Ecco l'identikit del killer

Rimini

RAVENNA. Capelli brizzolati, folti, tipo “criniera di leone”. Alto 1,70-1,80, età apparente tra i 40 e i 50 anni. Ammesso che nel frattempo non abbia cambiato look, cosa ritenuta probabile dagli stessi inquirenti, i tratti somatici descritti corrisponderebbero a quelli del presunto assassino di Mor Seye, il senegalese 46enne freddato il 12 settembre scorso a Casalborsetti.

Un omicidio senza precedenti per efferatezza e contesto, avvenuto in pieno giorno e in una spiaggia affollata per l’ultimo sabato di stampo estivo, su cui gli investigatori stanno lavorando senza sosta convinti, come sottolineato dal procuratore capo Alessandro Mancini, che «qualcuno sappia più di quanto finora raccontato».

Intanto, in attesa di dare un nome al responsabile, è stato dato un volto a chi ha premuto per sei volte il grilletto contro l’ambulante, uccidendolo alle spalle. A un mese e mezzo di distanza da quella che per le modalità seguite è parsa a tutti gli effetti un’esecuzione, la Procura ha diffuso l’identikit dell’omicida (nel frattempo rimasto circoscritto ai canali interni delle forze dell’ordine) con l’intento di raggiungere una platea più ampia di testimoni che possano riconoscerlo e fornire notizie utili ad orientare le indagini dei carabinieri.

Questo perché, come sottolineato dal comandante provinciale dell’Arma, il colonnello Massimo Cagnazzo, il raggio delle ricerche è ampio, «non limitato al solo ambito locale» ma esteso «in uno spazio geografico allargato su base nazionale». Si tratterebbe dunque di un delitto che potrebbe superare i confini territoriali. Chi ha sparato potrebbe non essere della zona pur avendo dimostrato di conoscerla molto bene, al pari delle abitudini della vittima; e allo stesso tempo, turisti e pendolari poi rientrati nei rispettivi paesi potrebbero aver notato dettagli chiave per risolvere il caso senza averne avuto la consapevolezza della loro rilevanza.

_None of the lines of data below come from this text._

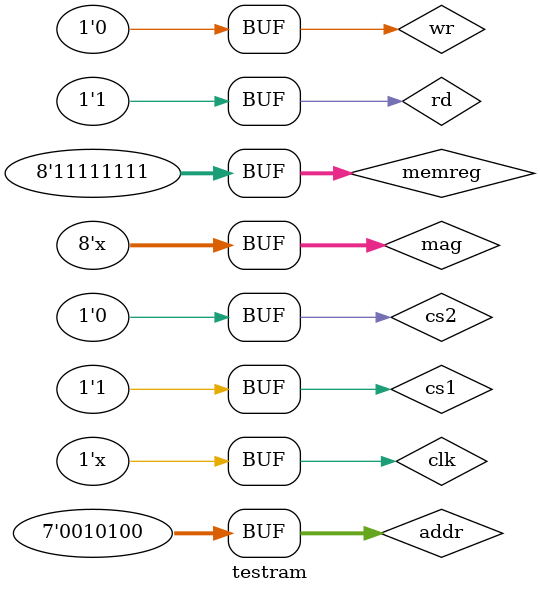
<source format=v>
`timescale 1ns/1ns

module ram(cs1, cs2, rd, wr, addr, mag, clk);
    input cs1, cs2, rd, wr, clk;
    input [6 : 0] addr;
    inout [7 : 0] mag;
    reg [7 : 0] memory [0 : 128];
    reg [7 : 0] memreg;
    
    assign mag = (cs1 && !cs2 && rd) ? memreg : 8'bzzzzzzzz;
    
    always @(posedge clk) begin
        if (!rd && wr) begin
            memory[addr] = mag;
        end
    end
    
    always @(addr or rd or wr) begin
        if (rd) begin
            memreg = memory[addr];
        end
    end
endmodule

module testram();
    reg clk;
    reg cs1, cs2, rd, wr;
    reg [6 : 0] addr;
    wire [7 : 0] mag;
    reg [7 : 0] memreg;
    
    assign mag = (cs1 && !cs2 && !rd && wr) ? memreg : 8'bzzzzzzzz;
    
    initial begin 
       clk = 0;
       cs1 = 1;
       cs2 = 0;
       rd = 0;
       wr = 0;
       addr = 0;
    end
    
    always begin
        #1 clk = !clk;
    end
    
    initial begin
        addr = 7'd10; // scrie 170 la 10
        memreg = 8'b10101010;
        rd = 0;
        wr = 1;
        
        #2 addr = 7'd20; //scrie 255 la 20
        memreg = 8'b11111111;
        rd = 0;
        wr = 1;
        
        #2 addr = 7'd10; //citeste de la 10
        rd = 1;
        wr = 0;
        
        #2 addr = 7'd20; //citeste de la 20
        rd = 1;
        wr = 0;
    end
    
    ram R(cs1, cs2, rd, wr, addr, mag, clk);
endmodule

</source>
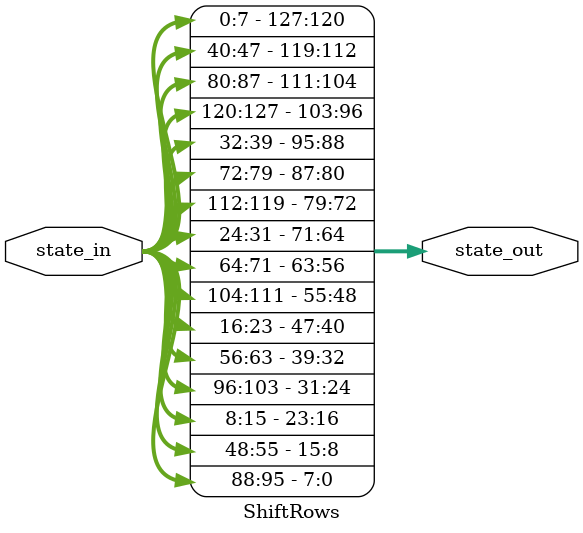
<source format=v>
module ShiftRows(input  [0:127] state_in ,  output  [0:127] state_out );

//first row
assign state_out[0:7] = state_in[0:7];
assign state_out[32:39] = state_in[32:39];
assign state_out[64:71] = state_in[64:71];
assign state_out[96:103] = state_in[96:103];

//second row
assign state_out[8:15] = state_in[40:47];
assign state_out[40:47] = state_in[72:79];
assign state_out[72:79] = state_in[104:111];
assign state_out[104:111] = state_in[8:15];

//third row
assign state_out[16:23] = state_in[80:87];
assign state_out[48:55] = state_in[112:119];
assign state_out[80:87] = state_in[16:23];
assign state_out[112:119] = state_in[48:55];

//forth row
assign state_out[24:31] = state_in[120:127];
assign state_out[56:63] = state_in[24:31];
assign state_out[88:95] = state_in[56:63];
assign state_out[120:127] = state_in[88:95];

endmodule
</source>
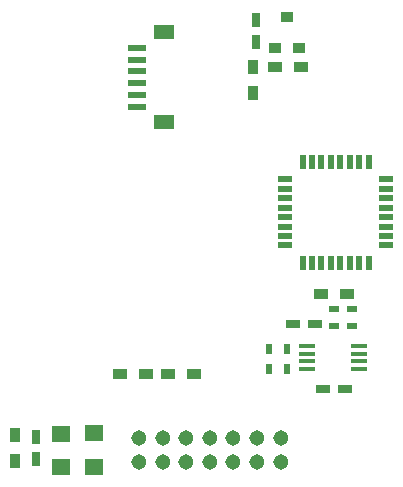
<source format=gbp>
G04 #@! TF.FileFunction,Paste,Bot*
%FSLAX46Y46*%
G04 Gerber Fmt 4.6, Leading zero omitted, Abs format (unit mm)*
G04 Created by KiCad (PCBNEW 4.0.6) date 08/27/17 11:03:30*
%MOMM*%
%LPD*%
G01*
G04 APERTURE LIST*
%ADD10C,0.100000*%
%ADD11R,1.450000X0.450000*%
%ADD12R,1.270000X0.533400*%
%ADD13R,0.533400X1.270000*%
%ADD14R,1.200000X0.750000*%
%ADD15R,0.900000X1.200000*%
%ADD16R,0.998220X0.899160*%
%ADD17R,0.750000X1.200000*%
%ADD18R,1.597660X1.399540*%
%ADD19R,1.200000X0.900000*%
%ADD20R,1.549400X0.599440*%
%ADD21R,1.798320X1.198880*%
%ADD22R,0.500000X0.900000*%
%ADD23R,0.900000X0.500000*%
%ADD24C,1.305560*%
G04 APERTURE END LIST*
D10*
D11*
X161223600Y-114622600D03*
X161223600Y-113972600D03*
X161223600Y-113322600D03*
X161223600Y-112672600D03*
X165623600Y-112672600D03*
X165623600Y-113322600D03*
X165623600Y-113972600D03*
X165623600Y-114622600D03*
D12*
X159334200Y-104153080D03*
X159334200Y-103352980D03*
X159334200Y-102552880D03*
X159334200Y-101752780D03*
X159334200Y-100955220D03*
X159334200Y-100155120D03*
X159334200Y-99355020D03*
X159334200Y-98554920D03*
D13*
X160827720Y-97061400D03*
X161627820Y-97061400D03*
X162427920Y-97061400D03*
X163228020Y-97061400D03*
X164025580Y-97061400D03*
X164825680Y-97061400D03*
X165625780Y-97061400D03*
X166425880Y-97061400D03*
D12*
X167916860Y-98554920D03*
X167916860Y-99355020D03*
X167916860Y-100155120D03*
X167916860Y-100955220D03*
X167916860Y-101752780D03*
X167916860Y-102552880D03*
X167916860Y-103352980D03*
X167916860Y-104153080D03*
D13*
X166425880Y-105644060D03*
X165625780Y-105644060D03*
X164825680Y-105644060D03*
X164025580Y-105644060D03*
X163228020Y-105644060D03*
X162427920Y-105644060D03*
X161627820Y-105644060D03*
X160827720Y-105644060D03*
D14*
X161884400Y-110802800D03*
X159984400Y-110802800D03*
D15*
X136474200Y-120218400D03*
X136474200Y-122418400D03*
X156667200Y-91278000D03*
X156667200Y-89078000D03*
D16*
X160510220Y-87411940D03*
X158513780Y-87411940D03*
X159512000Y-84816060D03*
D17*
X156870400Y-85062400D03*
X156870400Y-86962400D03*
D18*
X143129000Y-120071260D03*
X143129000Y-122870340D03*
X140360400Y-120122060D03*
X140360400Y-122921140D03*
D19*
X162425200Y-108262800D03*
X164625200Y-108262800D03*
X158513600Y-89060400D03*
X160713600Y-89060400D03*
X147607200Y-115070000D03*
X145407200Y-115070000D03*
X151671200Y-115070000D03*
X149471200Y-115070000D03*
D20*
X146839940Y-87409400D03*
X146839940Y-88410160D03*
X146839940Y-89410920D03*
X146839940Y-90409140D03*
X146839940Y-91407360D03*
X146839940Y-92408120D03*
D21*
X149062440Y-86111460D03*
X149062440Y-93708600D03*
D17*
X138226800Y-120368400D03*
X138226800Y-122268400D03*
D14*
X164424400Y-116340000D03*
X162524400Y-116340000D03*
D22*
X159500000Y-114587400D03*
X158000000Y-114587400D03*
X159500000Y-112885600D03*
X158000000Y-112885600D03*
D23*
X163525200Y-109494000D03*
X163525200Y-110994000D03*
X165049200Y-109494000D03*
X165049200Y-110994000D03*
D24*
X146970000Y-120470000D03*
X146970000Y-122468980D03*
X148968980Y-120470000D03*
X148968980Y-122468980D03*
X150967960Y-120470000D03*
X150967960Y-122468980D03*
X152969480Y-120470000D03*
X152969480Y-122468980D03*
X154968460Y-120470000D03*
X154968460Y-122468980D03*
X156969980Y-120470000D03*
X156969980Y-122468980D03*
X158968960Y-120470000D03*
X158968960Y-122468980D03*
M02*

</source>
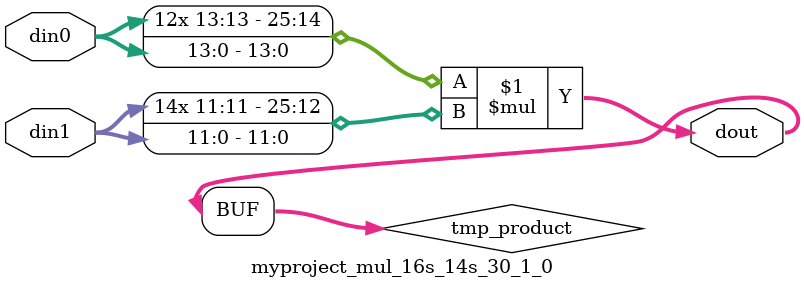
<source format=v>

`timescale 1 ns / 1 ps

  module myproject_mul_16s_14s_30_1_0(din0, din1, dout);
parameter ID = 1;
parameter NUM_STAGE = 0;
parameter din0_WIDTH = 14;
parameter din1_WIDTH = 12;
parameter dout_WIDTH = 26;

input [din0_WIDTH - 1 : 0] din0; 
input [din1_WIDTH - 1 : 0] din1; 
output [dout_WIDTH - 1 : 0] dout;

wire signed [dout_WIDTH - 1 : 0] tmp_product;













assign tmp_product = $signed(din0) * $signed(din1);








assign dout = tmp_product;







endmodule

</source>
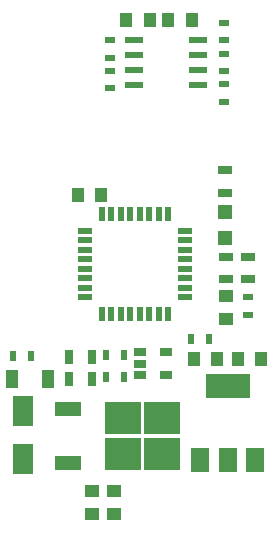
<source format=gtp>
G04 #@! TF.FileFunction,Paste,Top*
%FSLAX46Y46*%
G04 Gerber Fmt 4.6, Leading zero omitted, Abs format (unit mm)*
G04 Created by KiCad (PCBNEW 4.0.2-stable) date 9/8/2017 10:58:26 PM*
%MOMM*%
G01*
G04 APERTURE LIST*
%ADD10C,0.100000*%
%ADD11R,1.200000X0.600000*%
%ADD12R,0.600000X1.200000*%
%ADD13R,1.000000X1.250000*%
%ADD14R,1.250000X1.000000*%
%ADD15R,1.000000X1.600000*%
%ADD16R,0.900000X0.500000*%
%ADD17R,0.700000X1.300000*%
%ADD18R,1.300000X0.700000*%
%ADD19R,2.200000X1.200000*%
%ADD20R,3.050000X2.750000*%
%ADD21R,3.800000X2.000000*%
%ADD22R,1.500000X2.000000*%
%ADD23R,1.550000X0.600000*%
%ADD24R,1.800000X2.500000*%
%ADD25R,1.200000X1.200000*%
%ADD26R,0.500000X0.900000*%
%ADD27R,1.060000X0.650000*%
G04 APERTURE END LIST*
D10*
D11*
X116245000Y-108205500D03*
X116245000Y-107405500D03*
X116245000Y-106605500D03*
X116245000Y-105805500D03*
X116245000Y-105005500D03*
X116245000Y-104205500D03*
X116245000Y-103405500D03*
X116245000Y-102605500D03*
D12*
X114795000Y-101155500D03*
X113995000Y-101155500D03*
X113195000Y-101155500D03*
X112395000Y-101155500D03*
X111595000Y-101155500D03*
X110795000Y-101155500D03*
X109995000Y-101155500D03*
X109195000Y-101155500D03*
D11*
X107745000Y-102605500D03*
X107745000Y-103405500D03*
X107745000Y-104205500D03*
X107745000Y-105005500D03*
X107745000Y-105805500D03*
X107745000Y-106605500D03*
X107745000Y-107405500D03*
X107745000Y-108205500D03*
D12*
X109195000Y-109655500D03*
X109995000Y-109655500D03*
X110795000Y-109655500D03*
X111595000Y-109655500D03*
X112395000Y-109655500D03*
X113195000Y-109655500D03*
X113995000Y-109655500D03*
X114795000Y-109655500D03*
D13*
X114824000Y-84709000D03*
X116824000Y-84709000D03*
D14*
X119697500Y-110077000D03*
X119697500Y-108077000D03*
D15*
X101624000Y-115112800D03*
X104624000Y-115112800D03*
D14*
X110236000Y-124603000D03*
X110236000Y-126603000D03*
X108331000Y-124603000D03*
X108331000Y-126603000D03*
D13*
X120682000Y-113482500D03*
X122682000Y-113482500D03*
X118983000Y-113482500D03*
X116983000Y-113482500D03*
D16*
X121602500Y-108228000D03*
X121602500Y-109728000D03*
D17*
X106441200Y-115163600D03*
X108341200Y-115163600D03*
D18*
X121602500Y-106680000D03*
X121602500Y-104780000D03*
X119697500Y-104775000D03*
X119697500Y-106675000D03*
D16*
X119507000Y-91694000D03*
X119507000Y-90194000D03*
X109855000Y-86447500D03*
X109855000Y-87947500D03*
X119507000Y-89090500D03*
X119507000Y-87590500D03*
X109855000Y-89027000D03*
X109855000Y-90527000D03*
X119507000Y-86463000D03*
X119507000Y-84963000D03*
D19*
X106353500Y-117671500D03*
X106353500Y-122231500D03*
D20*
X114328500Y-121476500D03*
X110978500Y-118426500D03*
X114328500Y-118426500D03*
X110978500Y-121476500D03*
D21*
X119840500Y-115730000D03*
D22*
X119840500Y-122030000D03*
X122140500Y-122030000D03*
X117540500Y-122030000D03*
D23*
X111917500Y-86423500D03*
X111917500Y-87693500D03*
X111917500Y-88963500D03*
X111917500Y-90233500D03*
X117317500Y-90233500D03*
X117317500Y-88963500D03*
X117317500Y-87693500D03*
X117317500Y-86423500D03*
D24*
X102552500Y-117888000D03*
X102552500Y-121888000D03*
D18*
X119634000Y-99364800D03*
X119634000Y-97464800D03*
D25*
X119634000Y-103182600D03*
X119634000Y-100982600D03*
D13*
X107140500Y-99568000D03*
X109140500Y-99568000D03*
D26*
X118238400Y-111760000D03*
X116738400Y-111760000D03*
X101662800Y-113233200D03*
X103162800Y-113233200D03*
D13*
X111268000Y-84709000D03*
X113268000Y-84709000D03*
D17*
X108341200Y-113284000D03*
X106441200Y-113284000D03*
D27*
X112438000Y-112892800D03*
X112438000Y-113842800D03*
X112438000Y-114792800D03*
X114638000Y-114792800D03*
X114638000Y-112892800D03*
D26*
X109536800Y-113080800D03*
X111036800Y-113080800D03*
X109536800Y-115011200D03*
X111036800Y-115011200D03*
M02*

</source>
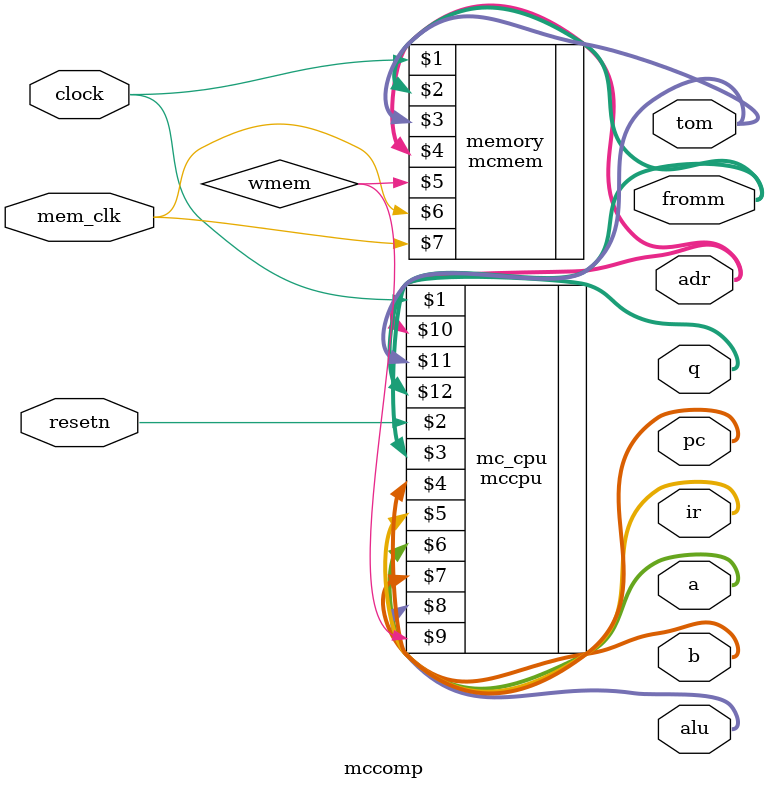
<source format=v>
`include "mccpu.v"
`include "mcmem.v"

module mccomp(clock,resetn,q,a,b,alu,adr,tom,fromm,pc,ir,mem_clk);
	input clock,resetn,mem_clk;
	output [31:0] a,b,alu,adr,tom,fromm,pc,ir;
	output [2:0] q;
	wire wmem;
	mccpu mc_cpu(clock,resetn,fromm,pc,ir,a,b,alu,wmem,adr,tom,q);
	mcmem memory (clock,fromm,tom,adr,wmem,mem_clk,mem_clk);
	
endmodule 
</source>
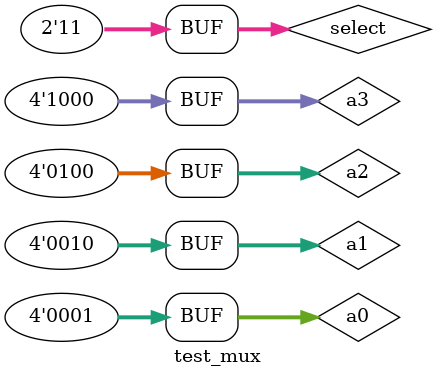
<source format=v>
`timescale 1ns / 1ps


module test_mux;

	// Inputs
	reg [3:0] a0;
	reg [3:0] a1;
	reg [3:0] a2;
	reg [3:0] a3;
	reg [1:0] select;

	// Outputs
	wire [3:0] q;

	// Instantiate the Unit Under Test (UUT)
	mux4 uut (
		.a0(a0), 
		.a1(a1), 
		.a2(a2), 
		.a3(a3), 
		.q(q), 
		.select(select)
	);

	initial begin
		// Initialize Inputs
		a0 = 0;
		a1 = 0;
		a2 = 0;
		a3 = 0;
		select = 0;

		// Wait 100 ns for global reset to finish
		#100;
        a0 = 4'b0001;
		  select = 0;
		  a1 = 4'b0010;
		  a2 = 4'b0100;
		  a3 = 4'b1000;
		// Add stimulus here
		#200;
        a0 = 4'b0001;
		  select = 1;
		  a1 = 4'b0010;
		  a2 = 4'b0100;
		  a3 = 4'b1000;
		#400;
        a0 = 4'b0001;
		  select = 2;
		  a1 = 4'b0010;
		  a2 = 4'b0100;
		  a3 = 4'b1000;
		#800;
        a0 = 4'b0001;
		  select = 3;
		  a1 = 4'b0010;
		  a2 = 4'b0100;
		  a3 = 4'b1000;
	end
      
endmodule


</source>
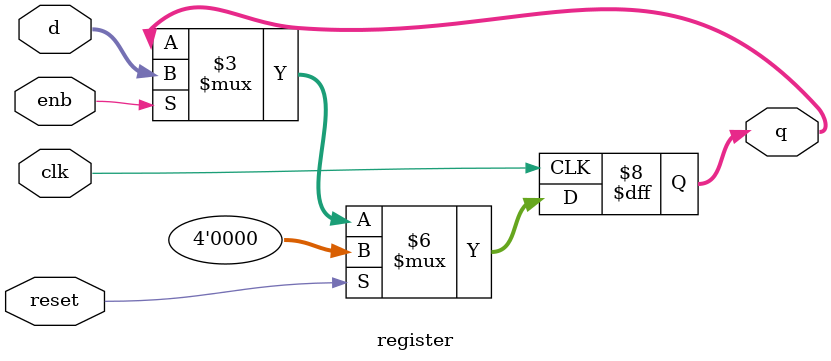
<source format=sv>
module register	
	#(parameter N = 4)
	(input logic clk, reset, enb, input logic [N-1:0] d, output logic [N-1:0] q);
	
	always_ff @(negedge clk)
		begin
		if (reset) q <= 'b0;
		else 
			begin
			if (enb) q <= d;
			else q <= q;
			end		
		end

endmodule

</source>
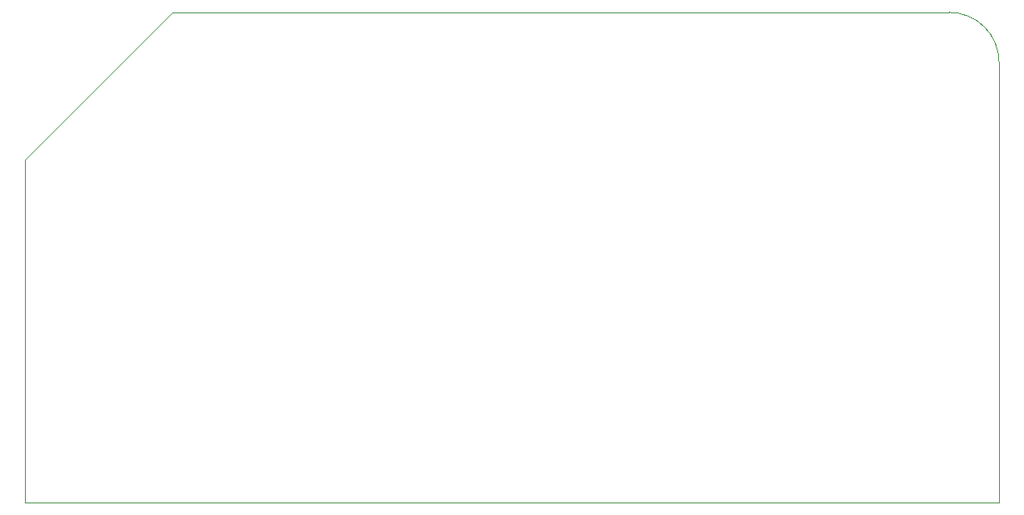
<source format=gm1>
G04 #@! TF.GenerationSoftware,KiCad,Pcbnew,(5.1.0-0)*
G04 #@! TF.CreationDate,2019-04-11T15:08:44-07:00*
G04 #@! TF.ProjectId,rc2014_monitor,72633230-3134-45f6-9d6f-6e69746f722e,rev?*
G04 #@! TF.SameCoordinates,Original*
G04 #@! TF.FileFunction,Profile,NP*
%FSLAX46Y46*%
G04 Gerber Fmt 4.6, Leading zero omitted, Abs format (unit mm)*
G04 Created by KiCad (PCBNEW (5.1.0-0)) date 2019-04-11 15:08:44*
%MOMM*%
%LPD*%
G04 APERTURE LIST*
%ADD10C,0.100000*%
G04 APERTURE END LIST*
D10*
X170180000Y-77394000D02*
G75*
G02X175280000Y-82494000I0J-5100000D01*
G01*
X76200000Y-92405000D02*
X91211000Y-77394000D01*
X175306000Y-127254000D02*
X76200000Y-127254000D01*
X175280000Y-82494000D02*
X175306000Y-127254000D01*
X91211000Y-77394000D02*
X170180000Y-77394000D01*
X76200000Y-127254000D02*
X76200000Y-92405000D01*
M02*

</source>
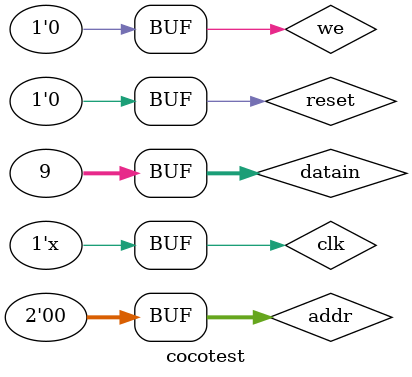
<source format=v>
`timescale 1ns / 1ps


module cocotest;

	// Inputs
	reg clk;
	reg reset;
	reg [3:2] addr;
	reg we;
	reg [31:0] datain;

	// Outputs
	wire [31:0] dataout;
	wire IRQ;

	// Instantiate the Unit Under Test (UUT)
	COCO uut (
		.clk(clk), 
		.reset(reset), 
		.addr(addr), 
		.we(we), 
		.datain(datain), 
		.dataout(dataout), 
		.IRQ(IRQ)
	);

	initial begin
		// Initialize Inputs
		
	
		
		clk= 0;
		reset=0;
      addr = 2'b01;////countºÍpreset
		we = 1;
		datain = 32'b00000000000000000000000000000101;  
		
		#20;
		addr = 0;////Ð´ctrl
		we = 1;
		datain = 32'b00000000_00000000_00000000_00001001;
		
		#2;
		we =0;
	/*	
		#20;
		addr = 2'b01;////Ð´
		we = 1;
		datain = 32'b00000000_00000000_00000000_00000111;
		#2;
		we=1'b0;
		// Add stimulus here*/
	/*	#20;
      addr = 2'b01;////countºÍpreset
		we = 1;
		datain = 32'b00000000000000000000000000001101;  
		// Add stimulus here
			
		#20;
		addr =2'b00;
		we =1;
		datain = 32'b00000000_00000000_00000000_00001011;
*/
	end
      always #1 clk=~clk;
endmodule


</source>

Considerazioni alla base della decisione di diffondere i tratti somatici dell’omicida nonostante siano passate diverse settimane dall’agguato. Questo lasso temporale è infatti servito a sentite decine di persone, a ricostruire più immagini dell’assassino via via sempre più affinate grazie anche al supporto degli uomini del Ris di Parma e di Roma, a vagliare diverse piste e a cercare riscontri tramite gli archivi dell’Arma, che hanno però dato esito negativo. Inoltre l’assenza di telecamere nella zona (ad eccezione di qualche webcam orientata però a fini meramente “turistici”), della pistola impiegata (cercata anche dalle unità cinofile non solo in spiaggia ma anche in fiumi e valli) e di indizi hanno costretto gli inquirenti a dare avvio ad un’indagine vecchio stile, muovendosi in un contesto sempre più difficile da circoscrivere tra omertà e scenari diversi.

Lo stesso identikit, ad esempio, è lo specchio di questa attività e ha richiesto più stesure perché ognuno dei sette testimoni oculari ha fornito una descrizione del killer e della modalità di fuga non sempre coincidente con le altre. «A qualcuno è parso avesse il pizzetto, ad altri un filo di barba appena accennato, alcune persone lo avrebbero visto allontanarsi a piedi, altri su un’auto che però non sono stati in grado di riconoscere» ha spiegato il comandante del Reparto operativo, il tenente colonnello Antonio Sergi.

E’ stato così necessario risentire più volte quanti avevano visto qualcosa per mettere in fila i punti fermi, che sono essenzialmente due: i capelli lunghi e tendenti al canuto. «La ricostruzione finale - ha rimarcato il procuratore capo, Alessandro Mancini - rappresenta la sintesi di una serie di identikit».